What you need to do –
Rewrite the listing below, changing "Vocalist" to "Soprano" wherever it appears and keeping every other line the same.

Supplied data –
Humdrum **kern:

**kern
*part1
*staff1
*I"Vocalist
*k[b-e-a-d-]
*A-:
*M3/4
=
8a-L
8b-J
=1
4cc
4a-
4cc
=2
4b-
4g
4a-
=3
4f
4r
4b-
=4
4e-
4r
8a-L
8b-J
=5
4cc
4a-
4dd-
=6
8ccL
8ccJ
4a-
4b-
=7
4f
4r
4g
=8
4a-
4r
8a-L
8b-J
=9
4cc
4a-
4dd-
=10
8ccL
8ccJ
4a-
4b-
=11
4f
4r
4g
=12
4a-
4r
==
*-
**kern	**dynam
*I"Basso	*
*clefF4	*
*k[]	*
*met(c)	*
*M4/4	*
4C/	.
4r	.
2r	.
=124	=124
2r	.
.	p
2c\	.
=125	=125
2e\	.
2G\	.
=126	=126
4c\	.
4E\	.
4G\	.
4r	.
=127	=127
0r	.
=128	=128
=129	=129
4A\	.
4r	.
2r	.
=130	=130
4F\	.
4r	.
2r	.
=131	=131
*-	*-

Reply to the exercise –
Humdrum **kern:

**kern
*part1
*staff1
*I"Soprano
*k[b-e-a-d-]
*A-:
*M3/4
=
8a-L
8b-J
=1
4cc
4a-
4cc
=2
4b-
4g
4a-
=3
4f
4r
4b-
=4
4e-
4r
8a-L
8b-J
=5
4cc
4a-
4dd-
=6
8ccL
8ccJ
4a-
4b-
=7
4f
4r
4g
=8
4a-
4r
8a-L
8b-J
=9
4cc
4a-
4dd-
=10
8ccL
8ccJ
4a-
4b-
=11
4f
4r
4g
=12
4a-
4r
==
*-
**kern	**dynam
*I"Basso	*
*clefF4	*
*k[]	*
*met(c)	*
*M4/4	*
4C/	.
4r	.
2r	.
=124	=124
2r	.
.	p
2c\	.
=125	=125
2e\	.
2G\	.
=126	=126
4c\	.
4E\	.
4G\	.
4r	.
=127	=127
0r	.
=128	=128
=129	=129
4A\	.
4r	.
2r	.
=130	=130
4F\	.
4r	.
2r	.
=131	=131
*-	*-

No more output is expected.